Un autre étudiant a souligné qu'il était aussi indispensable d'accroître le taux d'activité des femmes, en faisant observer que le nombre d'hommes dans l'enseignement post-secondaire était en baisse et que ceux-ci ne représentaient que 19 % de l'ensemble du corps étudiant des EAU, contre 81 % de femmes. Or, sur le marché de l'emploi, les proportions sont inversées : 19 % seulement des femmes émiraties recherchent activement un emploi. La mise en valeur du capital humain a donc bien lieu, mais elle ne sert à rien.

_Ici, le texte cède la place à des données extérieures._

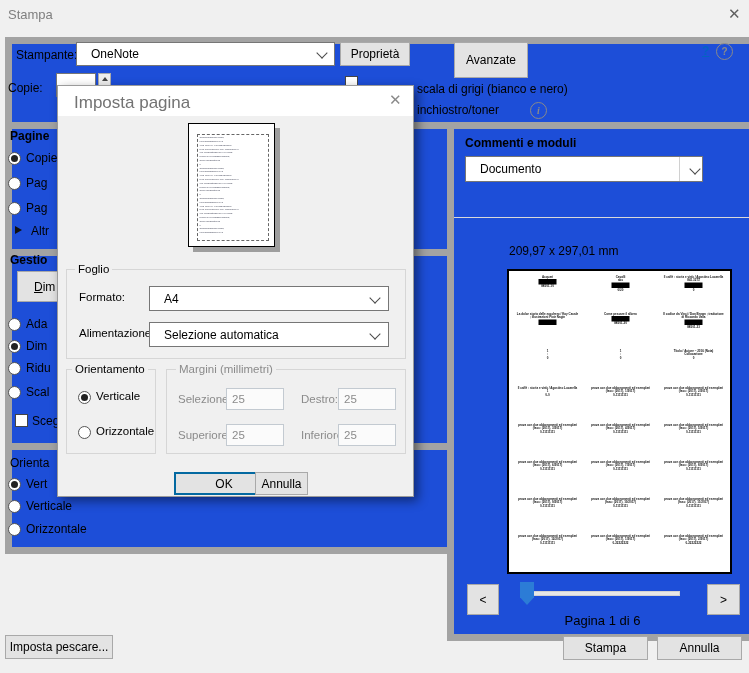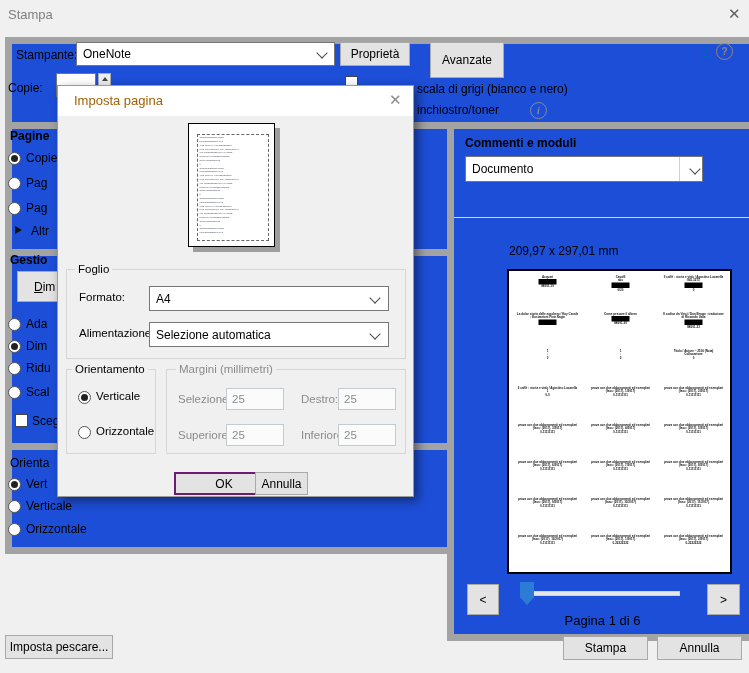--- a/index.html
+++ b/index.html
@@ -13,7 +13,7 @@
   .btn{position:absolute;background:#e3e3e3;border:1px solid #a9a9a9;display:flex;
        align-items:center;justify-content:center;font-size:12px;box-sizing:border-box;white-space:nowrap}
   .combo{position:absolute;background:#fff;border:1px solid #767676;box-sizing:border-box;
-         display:flex;align-items:center;padding-left:6px;font-size:12px;white-space:nowrap;overflow:hidden}
+         display:flex;align-items:center;padding-left:14px;font-size:12px;white-space:nowrap;overflow:hidden}
   .chev{position:absolute;width:7px;height:7px;border-right:1px solid #4a4a4a;border-bottom:1px solid #4a4a4a;
         transform:rotate(45deg)}
   .radio{position:absolute;width:13px;height:13px;border:1px solid #555;border-radius:50%;

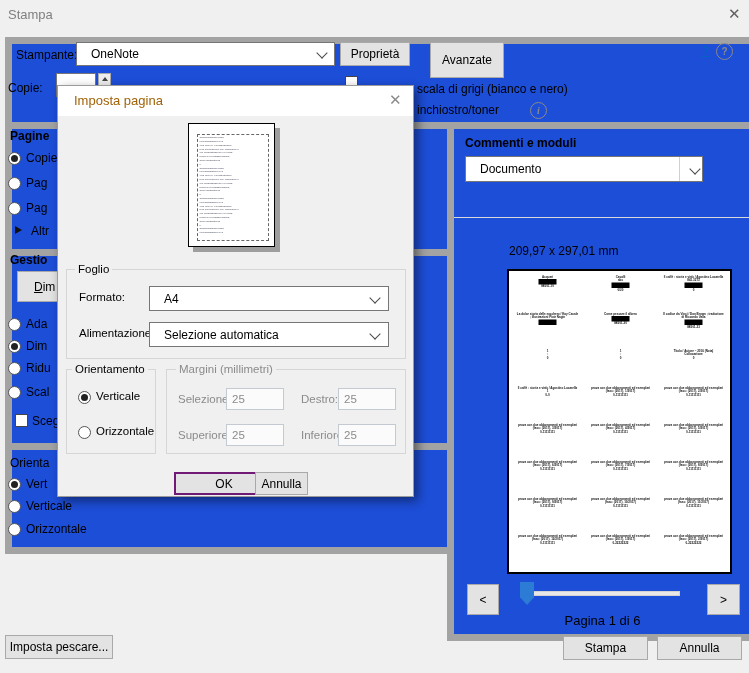--- a/index.html
+++ b/index.html
@@ -64,7 +64,7 @@
 <div class="chev" style="left:318px;top:49px"></div>
 
 <div class="btn" style="left:340px;top:42px;width:70px;height:24px">Proprietà</div>
-<div class="btn" style="left:430px;top:42px;width:74px;height:36px">Avanzate</div>
+<div class="btn" style="left:454px;top:42px;width:74px;height:36px">Avanzate</div>
 
 <div class="abs lbl" style="left:702px;top:44px;color:#0563c1;text-decoration:underline;font-weight:bold">?</div>
 <div class="circle-q" style="left:716px;top:43px">?</div>

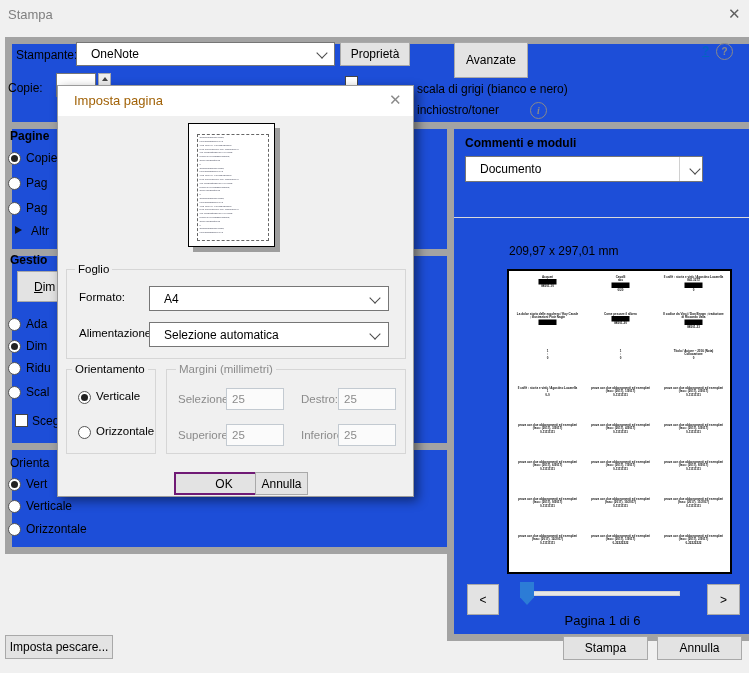--- a/index.html
+++ b/index.html
@@ -253,7 +253,7 @@
 
 <div class="dialog">
   <div class="dialog-title">
-    <span class="abs lbl" style="left:16px;top:7px;color:#a16207;font-size:13px">Imposta pagina</span>
+    <span class="abs lbl" style="left:16px;top:7px;color:#737373;font-size:17px">Imposta pagina</span>
     <span class="abs xicon" style="left:331px;top:6px;color:#8a8a8a">✕</span>
   </div>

Le gouvernement a pris des mesures pour ouvrir davantage le marché de l'emploi aux femmes, en allongeant par exemple le congé de maternité et en adoptant des conventions internationales sur l'égalité des chances, a fait observer cet étudiant. Mais il faut aller plus loin, en adoptant des politiques qui autorisent le travail à domicile et en assouplissant les horaires de travail hebdomadaire. C'est aussi l'avis d'autres étudiants, qui estiment dépassées les lois rigides des EAU obligeant les travailleurs à être présents physiquement sur leur lieu de travail. Cependant, ils sont conscients que les barrières culturelles, qui mettront du temps à évoluer, font encore obstacle à une plus grande présence des femmes sur le marché de l'emploi.

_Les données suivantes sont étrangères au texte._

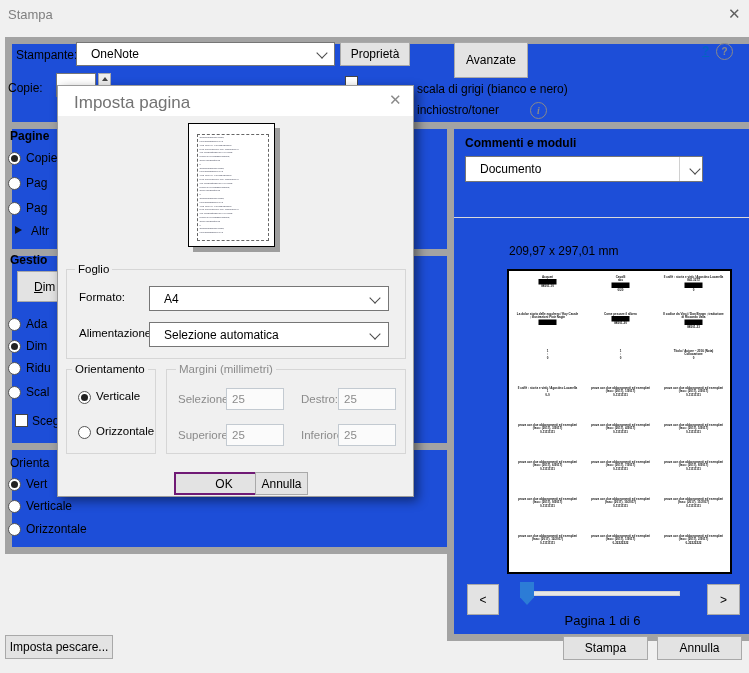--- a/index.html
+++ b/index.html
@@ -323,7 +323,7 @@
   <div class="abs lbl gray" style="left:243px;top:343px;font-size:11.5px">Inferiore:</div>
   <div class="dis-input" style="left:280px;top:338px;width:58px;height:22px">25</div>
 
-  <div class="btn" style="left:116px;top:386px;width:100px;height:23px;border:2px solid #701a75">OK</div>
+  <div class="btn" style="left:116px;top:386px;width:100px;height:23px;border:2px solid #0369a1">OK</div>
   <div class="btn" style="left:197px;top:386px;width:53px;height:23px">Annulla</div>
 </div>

Les étudiants ont aussi eu un débat animé sur le rôle du FMI dans la crise financière mondiale. Selon une étudiante, le FMI a le mérite d'avoir joué un rôle central dans la lutte contre la crise et de n'avoir ménagé aucun effort pour remplir sa mission essentielle, qui est d'aider à stabiliser l'économie mondiale. Elle a aussi noté que le FMI avait plus que doublé son aide aux pays à faible revenu. Mais le FMI doit accomplir un travail de pédagogie auprès des pays membres afin d’expliquer le fonctionnement des marchés de capitaux, a-t-elle souligné, et instituer davantage de mécanismes pour en responsabiliser les intervenants.
Un autre étudiant a évoqué l'importance du rôle du FMI dans la promotion de la transparence, par exemple au moyen de sa norme spéciale de diffusion des données, que les pays utilisent pour fournir volontairement des données économiques et financières sur leur économie. Le FMI devrait jouer le rôle d'intermédiaire entre les pays pour que les informations concernant les marchés soient plus facilement accessibles, a précisé cet étudiant, en soulignant que «le FMI doit faire comprendre aux gouvernements qu’ils ne sont pas simplement responsables de leur propre secteur financier, mais aussi du secteur financier de l'ensemble de l'économie mondiale».

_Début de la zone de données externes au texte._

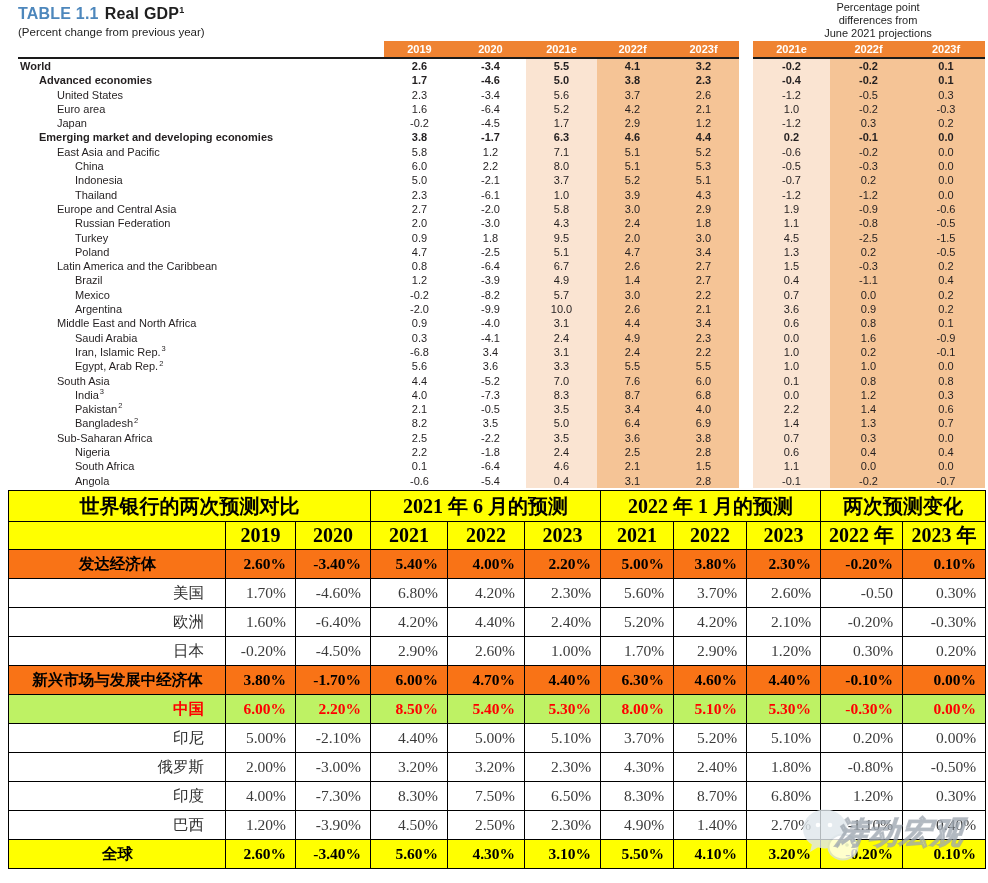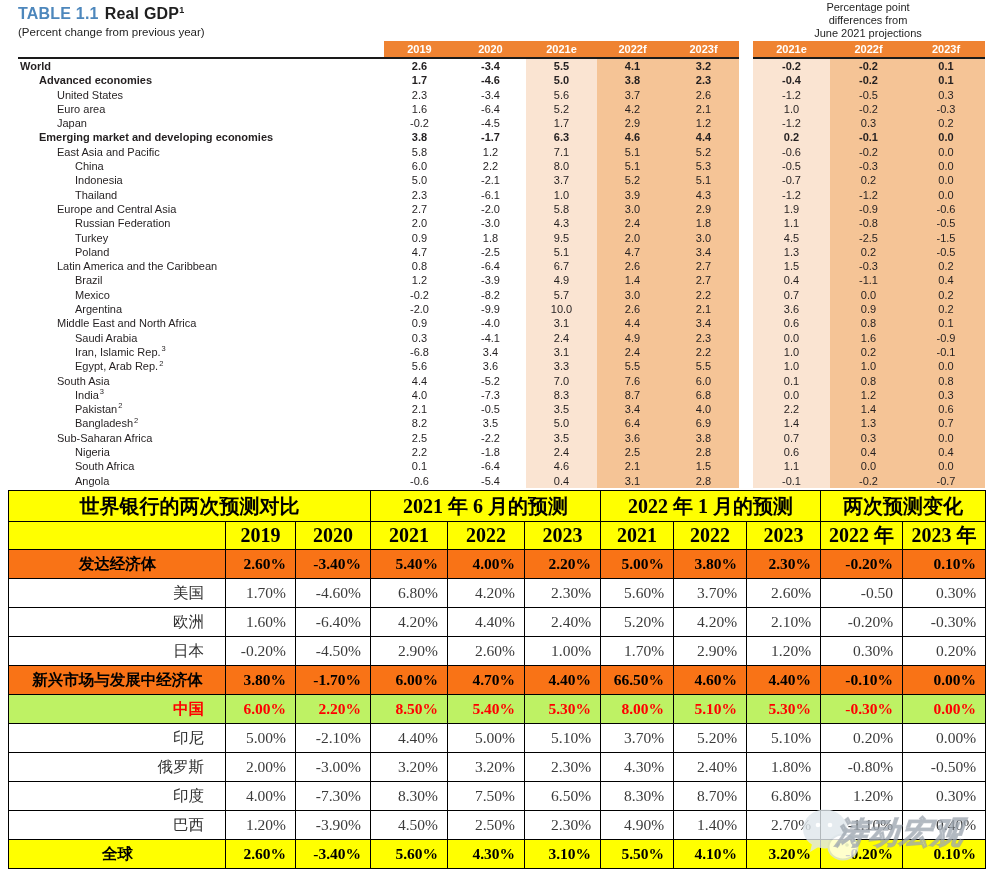--- a/index.html
+++ b/index.html
@@ -11,7 +11,7 @@
   .gep-title .tlabel{color:#4d87bc;margin-right:6px;}
   .gep-title sup{font-size:9px;}
   .gep-subtitle{position:absolute;left:18px;top:26px;font-size:11.5px;color:#1f1f1f;}
-  .gep-note{position:absolute;right:14px;top:1px;width:212px;text-align:center;font-size:11px;line-height:13px;color:#1f1f1f;}
+  .gep-note{position:absolute;right:4px;top:1px;width:212px;text-align:center;font-size:11px;line-height:13px;color:#1f1f1f;}
 
   table.gep{position:absolute;left:18px;top:41px;width:967px;border-collapse:collapse;table-layout:fixed;color:#231f20;}
   table.gep th{background:#ef8332;color:#fff;font-weight:bold;font-size:11px;height:16px;padding:0;text-align:center;border-bottom:2px solid #1a1a1a;}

Les étudiants ont aussi soulevé la question de la politique d'immigration. L'un d'entre eux a fait valoir que les personnes qui viennent dans les EAU devraient avoir d'autres motivations que le seul désir de gagner de l'argent. Les gens doivent être encouragés à s'installer véritablement dans le pays afin de se sentir concernés par ce qui s’y passe. Selon cet étudiant, pour remédier au problème de demande auquel se heurte le secteur de l'immobilier, on pourrait peut-être commencer par repenser la politique d'immigration.
Plus fondamentalement, ont observé des étudiants, Dubaï doit choisir entre une croissance rapide et une croissance soutenable. Le pays essaie, en pleine crise, de financer de grands projets immobiliers. «Pourquoi financer la construction d'un hôtel alors qu'il y a des besoins plus pressants, comme l'aide à l'éducation des jeunes?», s'est demandé un étudiant. «Dubaï voudrait connaître une croissance exponentielle, mais cela hypothèque les sources de la croissance de demain pour les générations futures».